Mentre la sinistra rosa chemical fa strage di cuori gender fluid a Sanremo, la destra Harkonnen conquista Arrakis senza spargimenti di sangue.
Nonostante la più bassa affluenza elettorale di sempre, Meloni&co. riescono nell’impresa di far rivincere l’impresentabile Fontana e strappano il Lazio ai Ferragnez. O era il PD?
Qualcosa nella comunicazione social della sinistra non funziona.
A Sanremo, tra pere tristi, capezzoli e slinguate, vince Mengoni, l’idolo delle mamme, e tra i primi cinque non c’è neppure una donna.
In politica stessa cosa: vince chi è orecchiabile e non ostenta.
Le percentuali di voto parlano da sole: in Lombardia ha votato il 41,67% degli elettori, nel Lazio il 37,2%, record negativo di sempre. A Roma solo un elettore su 3 si è presentato alle urne. Ormai vanno a votare solo quelli a cui piace Giorgia (Meloni), gli altri stanno sul divano a gustarsi il twerk trash del clone cazzaro di Achille Lauro.
Secondo me, a parte i soliti Adinolfi e Pillon, gente che sullo stare in un altro secolo ha costruito una carriera politica, i destrorsi doc come La Russa e Crosetto si stanno fregando le mani.
Perchè lo dico? Perché se un Festival etichettato come “di sinistra”, è segnato dalla trasgressione di Fedez, dal monologo autoreferenzialissimo della moglie o dal twerkare trash di Rosa Chemical, allora vincono facile quegli altri.
Come bene ha scritto Tomaso Montanari, “schiacciare l’idea di sinistra su una versione ultra-libertaria e iper-individualistica dei diritti civili”, significa alimentare la vulgata comune che vuole “la sinistra attenta principalmente alle questioni di genere”. È questa una specie di deriva terribilmente identitaria e atomizzante che non veicola nulla di sociale, ma solo generici messaggi “libertarian”.
Saranno pure luoghi comuni quelli che vedono una sinistra attenta a quelli che si “fanno le canne”, santa protettrice dei rave, dei centri sociali, di Cospito e così via, ma “diggiamolo”, non è che vi sia un soggetto politico che badi al sociale almeno quanto al gender e che sia in grado di contrastarli.
“Dialettica dell’illuminismo” è un’opera di Max Horkheimer e Theodor Adorno. È composta da una serie di saggi attraverso i quali gli autori espongono una critica radicale della società e del pensiero occidentale.
Particolarmente interessante è il seguente passaggio contenuto nel quarto saggio, intitolato “L’industria culturale.
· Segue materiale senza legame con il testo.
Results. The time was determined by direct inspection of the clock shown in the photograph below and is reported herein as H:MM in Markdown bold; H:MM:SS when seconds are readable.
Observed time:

Quando l’illuminismo diventa mistificazione di massa”:
“Così, anche nell’industria culturale, sopravvive la tendenza del liberalismo a lasciare via libera alle persone capaci che accettano i principi del sistema. Aprire la strada a questi virtuosi è ed è stata la funzione del mercato […] la cui celebrata libertà, […] si riduce in pratica, nell’arte, come in generale per tutti quelli che non sono abbastanza furbi, a quella di morire di fame”.
Nel deserto che si avvia ad essere questa società non spunterà nessun Fremen a cavallo di un vermone. E scordiamoci pure il Kwisatz Haderach! Per il momento la sorellanza Bene Gesserit non va oltre i confini della ZTL.
Ad maiora!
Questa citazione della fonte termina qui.